By Nov. 22, or 10 days after the outage began, Sophos said it tracked a surge in activity tied to FlowerStorm, which appears to have first launched in June, and which displays a number of similarities to RockStar 2FA, including in the way that it attempts to abuse Cloudflare’s content delivery network. While other phishing toolkits have offered such functionality, “the structure of FlowerStorm and Rockstar phishing portals suggests at least a common ancestry,” and may even extend to “a shared infrastructure,” it said.
The service isn’t officially known as FlowerStorm.
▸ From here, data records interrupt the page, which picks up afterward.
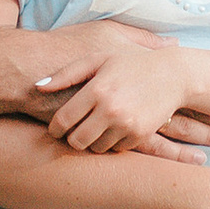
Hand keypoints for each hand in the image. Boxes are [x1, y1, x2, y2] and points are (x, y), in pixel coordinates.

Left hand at [34, 24, 196, 153]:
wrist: (172, 75)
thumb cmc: (130, 64)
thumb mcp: (98, 59)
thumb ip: (66, 73)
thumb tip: (37, 86)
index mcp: (96, 89)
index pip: (63, 120)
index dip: (54, 129)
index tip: (55, 129)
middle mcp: (110, 109)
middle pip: (77, 141)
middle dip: (72, 138)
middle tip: (73, 132)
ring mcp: (126, 124)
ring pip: (96, 148)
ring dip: (92, 141)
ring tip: (95, 127)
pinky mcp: (140, 135)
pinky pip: (116, 149)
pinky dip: (112, 142)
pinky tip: (114, 127)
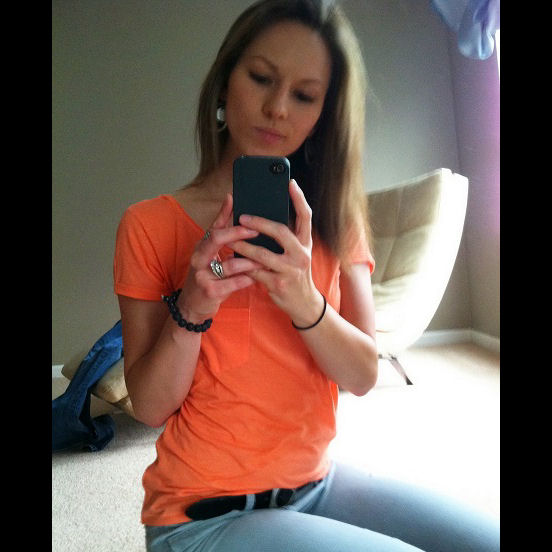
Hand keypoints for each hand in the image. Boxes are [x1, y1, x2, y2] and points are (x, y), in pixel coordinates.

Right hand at [178, 193, 261, 319]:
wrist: (192, 305)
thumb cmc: (207, 274)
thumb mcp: (210, 250)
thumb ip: (220, 226)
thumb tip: (230, 198)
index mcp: (201, 246)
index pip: (216, 227)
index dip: (232, 221)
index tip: (251, 219)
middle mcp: (198, 258)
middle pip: (217, 238)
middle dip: (239, 234)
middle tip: (258, 233)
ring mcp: (202, 275)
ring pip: (230, 264)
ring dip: (250, 261)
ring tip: (265, 260)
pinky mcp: (210, 292)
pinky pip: (233, 283)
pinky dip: (247, 279)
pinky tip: (257, 277)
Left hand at [229, 179, 323, 325]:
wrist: (304, 304)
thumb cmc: (295, 274)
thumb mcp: (297, 254)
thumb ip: (286, 238)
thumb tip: (265, 217)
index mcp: (305, 243)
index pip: (306, 217)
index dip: (299, 199)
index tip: (290, 183)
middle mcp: (301, 255)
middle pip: (281, 232)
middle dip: (260, 223)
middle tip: (243, 217)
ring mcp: (290, 270)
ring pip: (263, 254)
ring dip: (244, 246)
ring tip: (231, 239)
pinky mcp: (278, 284)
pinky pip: (256, 271)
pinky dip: (243, 265)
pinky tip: (233, 258)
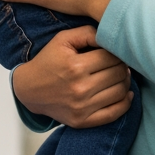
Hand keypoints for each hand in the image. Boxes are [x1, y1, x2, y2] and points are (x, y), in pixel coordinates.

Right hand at [11, 26, 132, 126]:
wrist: (29, 90)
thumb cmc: (48, 61)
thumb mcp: (62, 39)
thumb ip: (87, 33)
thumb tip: (110, 36)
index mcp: (75, 66)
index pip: (111, 57)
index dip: (116, 52)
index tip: (114, 51)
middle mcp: (80, 88)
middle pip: (118, 74)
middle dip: (123, 66)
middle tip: (119, 62)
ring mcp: (82, 107)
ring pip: (120, 92)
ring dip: (125, 82)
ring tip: (120, 75)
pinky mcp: (83, 121)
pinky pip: (114, 114)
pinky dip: (125, 103)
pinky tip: (126, 94)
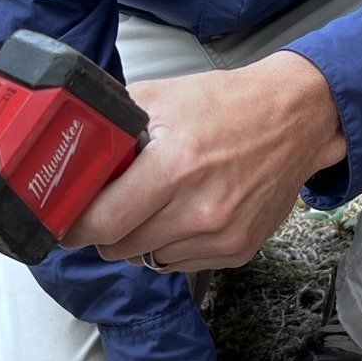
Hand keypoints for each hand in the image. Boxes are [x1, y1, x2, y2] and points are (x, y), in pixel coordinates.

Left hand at [64, 53, 344, 272]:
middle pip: (120, 246)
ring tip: (152, 205)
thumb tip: (67, 142)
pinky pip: (180, 264)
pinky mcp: (238, 249)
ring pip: (148, 258)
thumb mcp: (162, 96)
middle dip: (104, 231)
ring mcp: (222, 234)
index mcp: (175, 164)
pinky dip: (170, 246)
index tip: (65, 223)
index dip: (75, 227)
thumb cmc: (227, 105)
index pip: (104, 221)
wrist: (296, 119)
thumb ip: (113, 122)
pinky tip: (182, 215)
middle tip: (107, 208)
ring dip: (138, 239)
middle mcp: (201, 208)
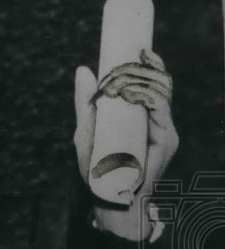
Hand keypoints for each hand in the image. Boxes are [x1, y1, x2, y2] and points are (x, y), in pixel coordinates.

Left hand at [73, 49, 178, 240]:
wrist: (105, 198)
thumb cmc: (96, 167)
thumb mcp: (87, 129)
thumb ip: (86, 102)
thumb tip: (83, 68)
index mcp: (145, 116)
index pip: (155, 81)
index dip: (151, 63)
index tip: (138, 49)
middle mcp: (159, 121)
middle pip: (160, 82)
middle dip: (138, 71)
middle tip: (115, 70)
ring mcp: (165, 131)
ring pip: (161, 92)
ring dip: (139, 81)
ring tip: (115, 83)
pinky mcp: (165, 142)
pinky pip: (161, 111)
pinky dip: (145, 97)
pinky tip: (128, 94)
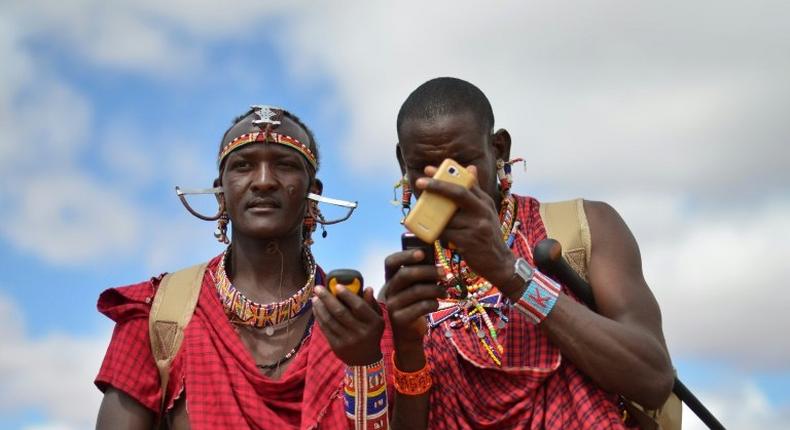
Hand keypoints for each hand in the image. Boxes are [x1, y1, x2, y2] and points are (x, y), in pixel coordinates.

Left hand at [312, 284, 383, 365]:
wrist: (366, 359)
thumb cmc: (371, 332)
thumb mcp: (377, 318)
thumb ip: (371, 303)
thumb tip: (366, 287)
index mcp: (373, 323)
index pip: (359, 306)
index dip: (347, 295)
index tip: (337, 286)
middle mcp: (361, 332)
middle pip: (340, 312)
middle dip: (327, 298)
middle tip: (318, 288)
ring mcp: (347, 340)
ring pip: (330, 320)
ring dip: (320, 307)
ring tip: (315, 298)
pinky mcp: (336, 346)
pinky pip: (325, 329)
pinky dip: (319, 317)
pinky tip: (316, 309)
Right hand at [383, 248, 444, 346]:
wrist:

Rather, that’s a name chosen by security researchers who appropriate Microsoft’s “Storm” codename for emerging groups and merge it with operators’ penchant for using HTML titles for its web pages bearing the names of flowers such as IvyLeaf, ElderBlossom, NectarineBlossom and PeachLeaf.
FlowerStorm appears to have been unready for its surge in users. “The rapid ramp-up of FlowerStorm has led to some mistakes and misconfigurations in their operations that have allowed them to also easily be disrupted,” Sophos said. “Those mistakes have also provided us with an opportunity to more closely examine their back-end operations.”
The top targets for users of FlowerStorm have recently been employees of U.S. organizations, who account for 65% of targets, followed by employees of organizations based in Canada at 9%, the United Kingdom at 5%, Australia at 4%, Italy and Switzerland at 3% and Germany at 1%. “Beyond those locations, Singapore, India, Israel, New Zealand and the United Arab Emirates make up the remaining 5% of targets,” it said.
Life After DadSec, Phoenix
If Rockstar 2FA is tied to FlowerStorm, it wouldn’t be the first time one online criminal service has been closely related to another. Researchers said the Rockstar 2FA phishing kit appears to be an update of both the DadSec phishing kit, which launched in May 2023, as well as Phoenix, which launched in late 2023.
Microsoft tracks DadSec using the codename Storm-1575 and in October 2023 reported that the operation was “responsible for some of the highest volumes of phishing attacks tracked by Microsoft since it was initially seen in May 2023.
Key to DadSec’s popularity was its “open registration process that lets large numbers of actors easily launch campaigns using ready-built phishing pages and domains,” Microsoft said.
Researchers say many phishing kits are used for multi-stage, adversary-in-the-middle – aka AiTM – attacks, designed to bridge multiple organizations, oftentimes in pursuit of business email compromise schemes.
“Adversary-in-the-middle is a type of attack that aims to intercept authentication between users and a legitimate authentication service for the purpose of compromising identities or performing other actions,” Microsoft said.
In some cases, attackers use a compromised email account inside one organization in pursuit of high-value targets both inside and outside the same organization, it said. Such phishing communications coming from a legitimate – albeit compromised – email account can make them more difficult for a recipient to spot.